§ Request
When a line in the records contains the string "font", copy that line.

Stored items:
<<<<

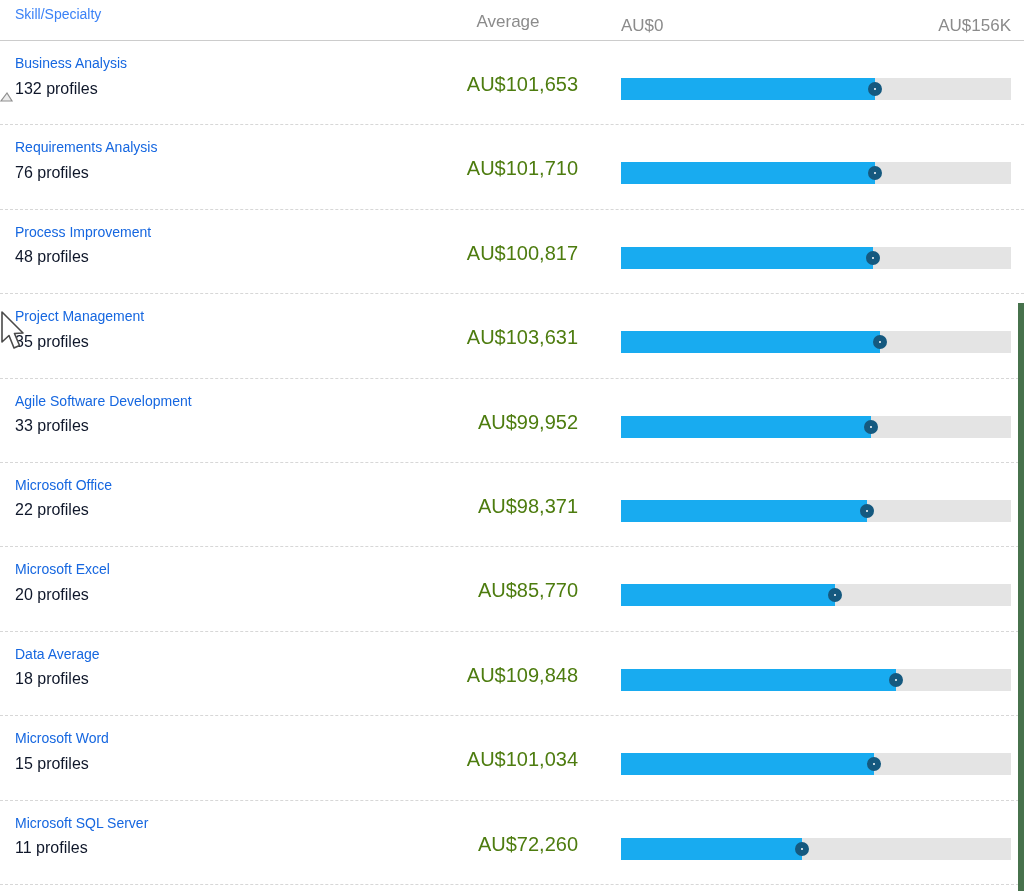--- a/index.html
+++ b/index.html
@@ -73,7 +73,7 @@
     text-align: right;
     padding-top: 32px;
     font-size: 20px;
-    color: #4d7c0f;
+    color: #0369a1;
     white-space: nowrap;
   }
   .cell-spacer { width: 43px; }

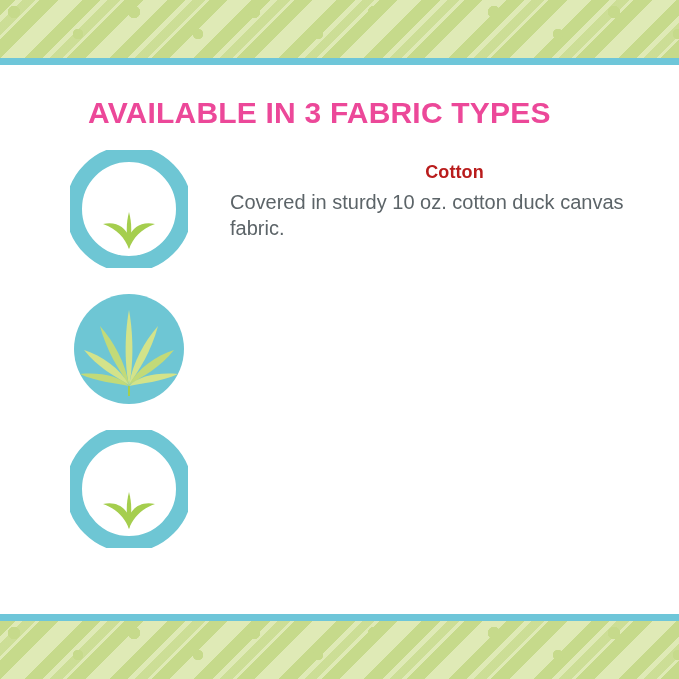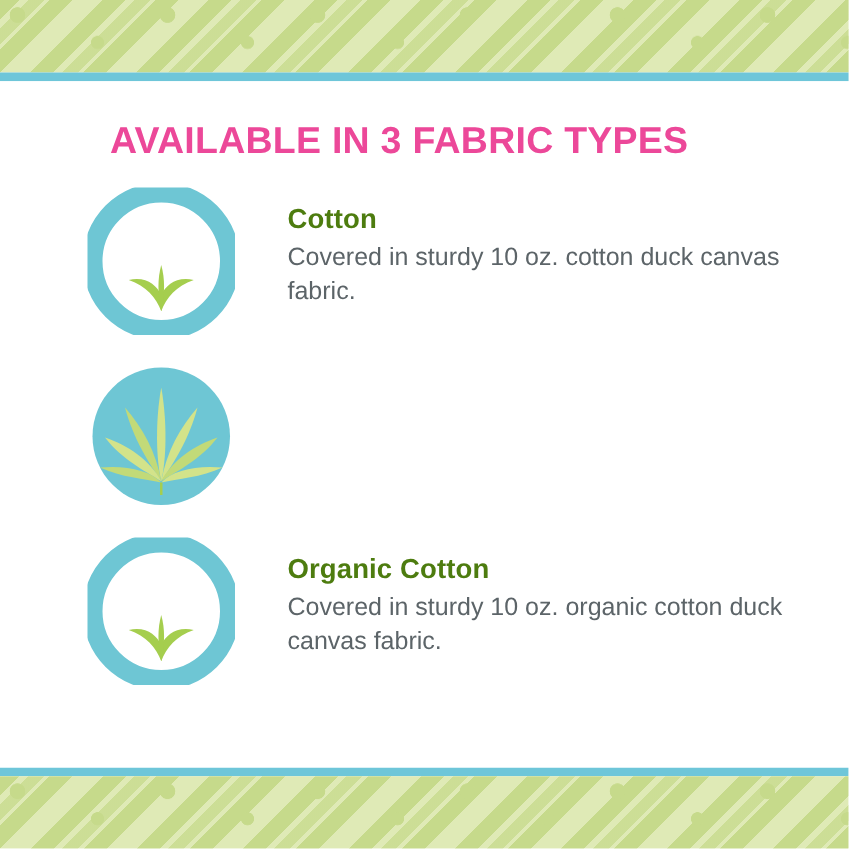--- a/index.html
+++ b/index.html
@@ -136,11 +136,12 @@
 
   .item-title {
     margin: 0 0 6px 0;
-    font-size: 22px;
+    font-size: 18px;
     font-weight: bold;
-    color: #4d7c0f;
+    color: #b91c1c;
     letter-spacing: 0.1px;
     line-height: 1.15;
+    text-align: center;
   }
   .item-desc {
     margin: 0;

>>>>

§ Result of this task
     font-size: 20px;
-    font-size: 22px;
+    font-size: 18px;
     font-weight: bold;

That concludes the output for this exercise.